Exercise
Rewrite the lines in the records below, from the line containing "айте младенцев и маленьких детей" through the line containing "20年前のモデルが静かなブー", as a numbered list that includes both end lines. Leave out any blank lines.

== Data listing

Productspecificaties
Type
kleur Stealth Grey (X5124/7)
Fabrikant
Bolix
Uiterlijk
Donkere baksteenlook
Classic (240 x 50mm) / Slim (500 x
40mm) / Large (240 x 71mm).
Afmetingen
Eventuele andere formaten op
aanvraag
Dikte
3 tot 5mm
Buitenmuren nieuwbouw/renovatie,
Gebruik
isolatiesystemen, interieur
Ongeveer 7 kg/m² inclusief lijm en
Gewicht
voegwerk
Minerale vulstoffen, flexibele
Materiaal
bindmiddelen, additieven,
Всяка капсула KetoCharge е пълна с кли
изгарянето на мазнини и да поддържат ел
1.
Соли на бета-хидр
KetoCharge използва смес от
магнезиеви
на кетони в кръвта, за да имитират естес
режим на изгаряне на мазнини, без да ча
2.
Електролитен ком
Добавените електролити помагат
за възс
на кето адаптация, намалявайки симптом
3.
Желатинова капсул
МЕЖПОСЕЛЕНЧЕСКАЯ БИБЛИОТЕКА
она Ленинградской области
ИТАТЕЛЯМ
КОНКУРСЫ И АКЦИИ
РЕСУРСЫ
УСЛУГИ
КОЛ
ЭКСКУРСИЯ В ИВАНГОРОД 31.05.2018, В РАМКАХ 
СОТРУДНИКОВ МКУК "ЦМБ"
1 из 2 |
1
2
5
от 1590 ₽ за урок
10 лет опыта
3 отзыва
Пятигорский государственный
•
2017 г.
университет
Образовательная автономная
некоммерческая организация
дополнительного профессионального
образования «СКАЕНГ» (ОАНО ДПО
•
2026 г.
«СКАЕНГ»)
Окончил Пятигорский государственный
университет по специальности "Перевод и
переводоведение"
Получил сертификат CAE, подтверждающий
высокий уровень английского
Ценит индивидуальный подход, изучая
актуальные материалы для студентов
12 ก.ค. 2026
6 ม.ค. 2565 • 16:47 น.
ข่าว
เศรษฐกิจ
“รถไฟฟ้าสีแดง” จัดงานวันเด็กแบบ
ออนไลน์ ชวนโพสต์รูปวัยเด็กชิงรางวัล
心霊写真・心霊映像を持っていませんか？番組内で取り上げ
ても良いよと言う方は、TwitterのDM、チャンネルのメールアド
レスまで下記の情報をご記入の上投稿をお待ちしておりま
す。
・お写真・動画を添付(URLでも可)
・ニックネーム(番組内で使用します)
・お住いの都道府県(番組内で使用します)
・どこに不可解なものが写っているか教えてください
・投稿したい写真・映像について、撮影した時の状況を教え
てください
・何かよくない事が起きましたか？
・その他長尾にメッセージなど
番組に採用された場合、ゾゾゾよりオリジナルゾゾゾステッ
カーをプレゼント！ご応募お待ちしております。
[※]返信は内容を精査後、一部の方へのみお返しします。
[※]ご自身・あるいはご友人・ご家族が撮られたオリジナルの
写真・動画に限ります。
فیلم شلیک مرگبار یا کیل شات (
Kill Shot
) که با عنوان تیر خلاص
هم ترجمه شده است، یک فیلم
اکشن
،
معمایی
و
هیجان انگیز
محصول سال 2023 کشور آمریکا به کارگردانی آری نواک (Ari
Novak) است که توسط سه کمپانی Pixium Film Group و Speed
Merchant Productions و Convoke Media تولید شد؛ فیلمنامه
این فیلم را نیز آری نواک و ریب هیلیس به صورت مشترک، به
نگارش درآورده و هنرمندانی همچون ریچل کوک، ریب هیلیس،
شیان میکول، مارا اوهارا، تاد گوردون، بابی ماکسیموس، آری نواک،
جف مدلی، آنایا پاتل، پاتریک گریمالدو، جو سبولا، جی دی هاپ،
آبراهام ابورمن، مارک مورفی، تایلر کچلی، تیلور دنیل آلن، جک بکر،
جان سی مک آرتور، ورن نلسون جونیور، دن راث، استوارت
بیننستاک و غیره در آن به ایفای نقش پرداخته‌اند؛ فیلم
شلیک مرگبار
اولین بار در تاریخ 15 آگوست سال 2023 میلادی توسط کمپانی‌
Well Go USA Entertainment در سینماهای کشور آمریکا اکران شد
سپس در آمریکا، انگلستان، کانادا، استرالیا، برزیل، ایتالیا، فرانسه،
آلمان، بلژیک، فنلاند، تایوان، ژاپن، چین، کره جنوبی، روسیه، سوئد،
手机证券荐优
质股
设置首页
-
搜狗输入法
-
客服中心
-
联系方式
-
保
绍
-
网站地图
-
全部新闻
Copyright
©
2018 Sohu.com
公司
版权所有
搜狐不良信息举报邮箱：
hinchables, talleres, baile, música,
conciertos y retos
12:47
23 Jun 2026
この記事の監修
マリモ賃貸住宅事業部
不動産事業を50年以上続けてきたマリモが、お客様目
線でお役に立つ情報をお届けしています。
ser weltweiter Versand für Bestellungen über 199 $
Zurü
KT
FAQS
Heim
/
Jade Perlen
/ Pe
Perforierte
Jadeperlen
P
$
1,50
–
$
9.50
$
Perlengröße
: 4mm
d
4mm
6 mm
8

====
== Data listing

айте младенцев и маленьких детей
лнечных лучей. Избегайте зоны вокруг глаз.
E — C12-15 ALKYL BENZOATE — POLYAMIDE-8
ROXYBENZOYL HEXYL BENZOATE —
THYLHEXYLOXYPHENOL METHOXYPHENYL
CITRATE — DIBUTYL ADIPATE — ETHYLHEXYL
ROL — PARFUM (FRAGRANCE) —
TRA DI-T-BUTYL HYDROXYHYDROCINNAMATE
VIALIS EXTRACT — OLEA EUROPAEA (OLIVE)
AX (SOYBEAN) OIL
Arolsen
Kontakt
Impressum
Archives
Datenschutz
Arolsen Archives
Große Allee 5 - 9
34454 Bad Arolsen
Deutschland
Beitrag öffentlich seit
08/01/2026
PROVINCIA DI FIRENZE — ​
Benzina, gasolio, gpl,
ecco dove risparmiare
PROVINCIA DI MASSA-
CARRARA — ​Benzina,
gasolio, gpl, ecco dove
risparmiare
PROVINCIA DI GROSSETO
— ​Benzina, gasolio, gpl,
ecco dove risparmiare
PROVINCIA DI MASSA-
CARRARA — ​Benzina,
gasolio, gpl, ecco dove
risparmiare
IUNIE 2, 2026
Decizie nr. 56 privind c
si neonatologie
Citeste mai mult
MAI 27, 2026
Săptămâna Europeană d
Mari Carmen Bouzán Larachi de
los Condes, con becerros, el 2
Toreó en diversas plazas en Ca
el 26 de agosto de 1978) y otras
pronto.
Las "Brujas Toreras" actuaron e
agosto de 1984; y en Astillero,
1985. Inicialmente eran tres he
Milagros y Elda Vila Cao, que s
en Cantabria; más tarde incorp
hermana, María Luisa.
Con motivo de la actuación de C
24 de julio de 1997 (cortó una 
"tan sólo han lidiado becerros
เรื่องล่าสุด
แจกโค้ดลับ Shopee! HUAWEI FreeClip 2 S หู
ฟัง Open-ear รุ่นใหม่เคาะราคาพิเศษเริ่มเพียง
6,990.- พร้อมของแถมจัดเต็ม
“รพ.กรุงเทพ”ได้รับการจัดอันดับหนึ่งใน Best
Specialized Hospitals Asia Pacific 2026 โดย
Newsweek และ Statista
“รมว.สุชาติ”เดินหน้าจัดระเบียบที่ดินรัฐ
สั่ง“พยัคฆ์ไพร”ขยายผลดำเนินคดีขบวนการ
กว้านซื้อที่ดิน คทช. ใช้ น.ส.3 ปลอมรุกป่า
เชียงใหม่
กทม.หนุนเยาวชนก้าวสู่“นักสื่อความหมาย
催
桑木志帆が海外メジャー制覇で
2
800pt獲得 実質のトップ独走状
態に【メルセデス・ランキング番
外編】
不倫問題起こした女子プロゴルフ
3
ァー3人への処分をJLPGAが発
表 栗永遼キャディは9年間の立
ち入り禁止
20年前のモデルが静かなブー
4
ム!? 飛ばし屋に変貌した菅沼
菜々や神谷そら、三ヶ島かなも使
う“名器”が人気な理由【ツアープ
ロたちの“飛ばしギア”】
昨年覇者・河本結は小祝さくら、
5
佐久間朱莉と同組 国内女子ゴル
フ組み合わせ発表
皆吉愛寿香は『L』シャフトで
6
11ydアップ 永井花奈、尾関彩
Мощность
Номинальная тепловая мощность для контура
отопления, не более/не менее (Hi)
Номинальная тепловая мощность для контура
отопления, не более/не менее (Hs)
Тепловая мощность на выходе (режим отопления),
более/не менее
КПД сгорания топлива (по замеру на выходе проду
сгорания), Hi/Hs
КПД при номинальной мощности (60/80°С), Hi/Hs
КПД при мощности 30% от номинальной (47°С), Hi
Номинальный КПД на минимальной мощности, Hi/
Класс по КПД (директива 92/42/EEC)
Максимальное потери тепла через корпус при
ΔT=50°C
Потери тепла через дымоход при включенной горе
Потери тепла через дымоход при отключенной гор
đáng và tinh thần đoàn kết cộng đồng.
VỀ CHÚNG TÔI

====

Finished exercise
1. айте младенцев и маленьких детей
2. лнечных лучей. Избегайте зоны вокруг глаз.
3. E — C12-15 ALKYL BENZOATE — POLYAMIDE-8
4. ROXYBENZOYL HEXYL BENZOATE —
5. THYLHEXYLOXYPHENOL METHOXYPHENYL
6. CITRATE — DIBUTYL ADIPATE — ETHYLHEXYL
7. ROL — PARFUM (FRAGRANCE) —
8. TRA DI-T-BUTYL HYDROXYHYDROCINNAMATE
9. VIALIS EXTRACT — OLEA EUROPAEA (OLIVE)
10. AX (SOYBEAN) OIL
11. Arolsen
12. Kontakt
13. Impressum
14. Archives
15. Datenschutz
16. Arolsen Archives
17. Große Allee 5 - 9
18. 34454 Bad Arolsen
19. Deutschland
20. Beitrag öffentlich seit
21. 08/01/2026
22. PROVINCIA DI FIRENZE — ​
23. Benzina, gasolio, gpl,
24. ecco dove risparmiare
25. PROVINCIA DI MASSA-
26. CARRARA — ​Benzina,
27. gasolio, gpl, ecco dove
28. risparmiare
29. PROVINCIA DI GROSSETO
30. — ​Benzina, gasolio, gpl,
31. ecco dove risparmiare
32. PROVINCIA DI MASSA-
33. CARRARA — ​Benzina,
34. gasolio, gpl, ecco dove
35. risparmiare
36. IUNIE 2, 2026
37. Decizie nr. 56 privind c
38. si neonatologie
39. Citeste mai mult
40. MAI 27, 2026
41. Săptămâna Europeană d
42. Mari Carmen Bouzán Larachi de
43. los Condes, con becerros, el 2
44. Toreó en diversas plazas en Ca
45. el 26 de agosto de 1978) y otras
46. pronto.
47. Las "Brujas Toreras" actuaron e
48. agosto de 1984; y en Astillero,
49. 1985. Inicialmente eran tres he
50. Milagros y Elda Vila Cao, que s
51. en Cantabria; más tarde incorp
52. hermana, María Luisa.
53. Con motivo de la actuación de C
54. 24 de julio de 1997 (cortó una 
55. "tan sólo han lidiado becerros
56. เรื่องล่าสุด
57. แจกโค้ดลับ Shopee! HUAWEI FreeClip 2 S หู
58. ฟัง Open-ear รุ่นใหม่เคาะราคาพิเศษเริ่มเพียง
59. 6,990.- พร้อมของแถมจัดเต็ม
60. “รพ.กรุงเทพ”ได้รับการจัดอันดับหนึ่งใน Best
61. Specialized Hospitals Asia Pacific 2026 โดย
62. Newsweek และ Statista
63. “รมว.สุชาติ”เดินหน้าจัดระเบียบที่ดินรัฐ
64. สั่ง“พยัคฆ์ไพร”ขยายผลดำเนินคดีขบวนการ
65. กว้านซื้อที่ดิน คทช. ใช้ น.ส.3 ปลอมรุกป่า
66. เชียงใหม่
67. กทม.หนุนเยาวชนก้าวสู่“นักสื่อความหมาย
68. 催
69. 桑木志帆が海外メジャー制覇で
70. 2
71. 800pt獲得 実質のトップ独走状
72. 態に【メルセデス・ランキング番
73. 外編】
74. 不倫問題起こした女子プロゴルフ
75. 3
76. ァー3人への処分をJLPGAが発
77. 表 栗永遼キャディは9年間の立
78. ち入り禁止
79. 20年前のモデルが静かなブー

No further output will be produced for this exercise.